-- Opening Marker --
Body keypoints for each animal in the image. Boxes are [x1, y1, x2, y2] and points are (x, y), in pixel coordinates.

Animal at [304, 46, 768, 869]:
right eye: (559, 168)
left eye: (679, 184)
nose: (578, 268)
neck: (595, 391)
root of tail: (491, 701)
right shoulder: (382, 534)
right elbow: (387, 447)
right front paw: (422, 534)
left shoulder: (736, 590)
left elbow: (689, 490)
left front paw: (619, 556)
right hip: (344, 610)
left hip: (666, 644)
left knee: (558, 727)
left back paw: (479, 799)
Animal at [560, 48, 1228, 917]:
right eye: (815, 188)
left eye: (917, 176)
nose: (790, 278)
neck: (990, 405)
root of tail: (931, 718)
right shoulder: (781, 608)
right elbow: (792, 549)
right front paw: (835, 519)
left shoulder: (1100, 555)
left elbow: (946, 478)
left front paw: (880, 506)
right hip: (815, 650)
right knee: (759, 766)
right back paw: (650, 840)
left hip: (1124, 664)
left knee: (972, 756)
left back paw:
-- Closing Marker --
### Exercise
Begin at the first line of the records above and quote every line verbatim through the one that contains "right eye: (815, 188)".

### Answer to the problem
Body keypoints for each animal in the image. Boxes are [x1, y1, x2, y2] and points are (x, y), in pixel coordinates.

Animal at [304, 46, 768, 869]:
right eye: (559, 168)
left eye: (679, 184)
nose: (578, 268)
neck: (595, 391)
root of tail: (491, 701)
right shoulder: (382, 534)
right elbow: (387, 447)
right front paw: (422, 534)
left shoulder: (736, 590)
left elbow: (689, 490)
left front paw: (619, 556)
right hip: (344, 610)
left hip: (666, 644)
left knee: (558, 727)
left back paw: (479, 799)
Animal at [560, 48, 1228, 917]:
right eye: (815, 188)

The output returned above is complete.